Moviendo sus alas, cruzaba el mar celeste una diminuta mariposa efímera, celebrando sus quince minutos de vida, mientras que sus alas pintaban los rayos de sol con diferentes tonalidades de azul. Sabía que en veinticuatro horas su cuerpo yacería sin vida en alguna parte del asfalto citadino o en los bigotes de algún perro curioso, por lo que aprovechar al máximo el regalo de su existencia le era indispensable.
Justo cuando celebraba sus dos horas diecisiete minutos de vida, el insecto observó una gota perfecta de rocío y quedó prendado de su belleza.
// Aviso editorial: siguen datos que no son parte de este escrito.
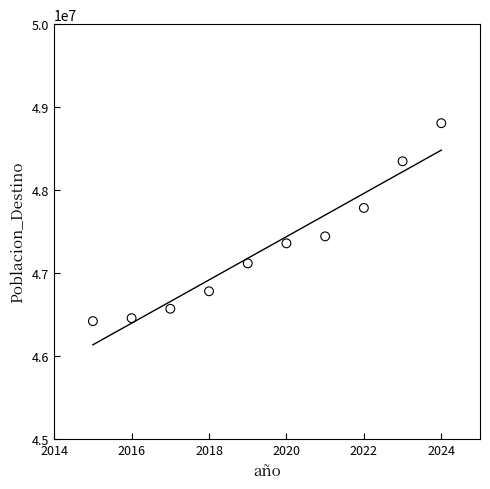

What is the range of Y values (max minus min)?

2384834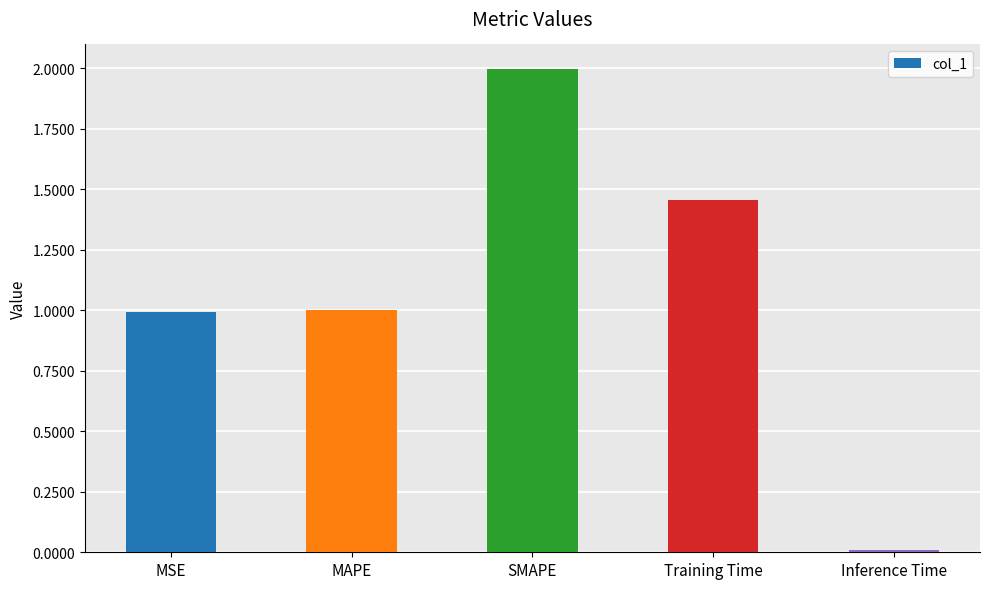

What is the difference between the maximum and minimum values?

2.0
Con la cautela de todo enamorado comenzó su descenso hasta la hoja que sostenía a su amada. La gota de agua, impávida, lo observó posarse en la hoja sin mayor exclamación, mas que un ligero temblor provocado por el movimiento de la hoja al sentir el casi inexistente peso de la efímera, la cual pensaba a su vez que el temblor se debía a que la gota se había enamorado de los reflejos de sus alas.
Un hombre y una mujer se encontraban sentados en una banca del parque, sumidos en uno de esos largos silencios a los que tanto recurren los enamorados mientras están abrazados, donde ambos saben que cualquier palabra estaría de más. El hombre al ver al hermoso insecto sobre la hoja del árbol, se paró de la banca y cegado por la estupidez del amor, decidió hacerle un regalo a su amada.
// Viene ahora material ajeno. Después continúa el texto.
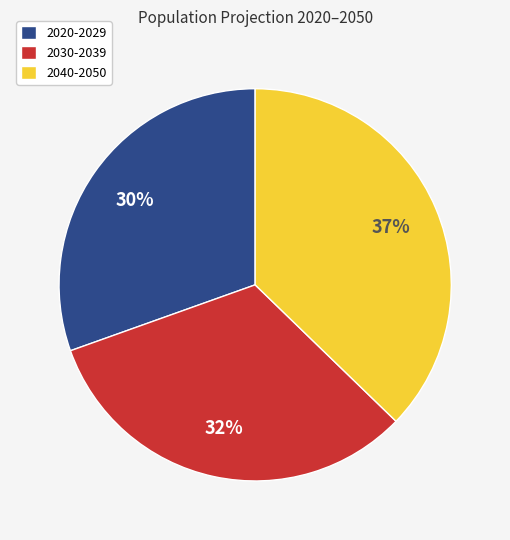

What is the ratio of the value at 2030-2039 to the value at 2020-2029?

1.1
La diminuta efímera, cegada por la estupidez del amor, no pudo escapar a los dedos toscos que la tomaban por las alas.
El hombre se sentó de nuevo en la banca y con un movimiento rápido cercenó ambas alas del cuerpo de la mariposa, dejando únicamente un diminuto tronco con antenitas que fue desechado al instante y tirado al pasto. Después, con un pequeño palillo que traía en el bolsillo, atravesó las alas y las colocó en el pelo de su amada, para luego recibir un apasionado beso por su regalo.
El cuerpo agonizante de la efímera que yacía en el pasto no sentía ya dolor alguno y únicamente contemplaba a la hoja, donde sabía que estaba una gota de agua que temblaba de amor por ella.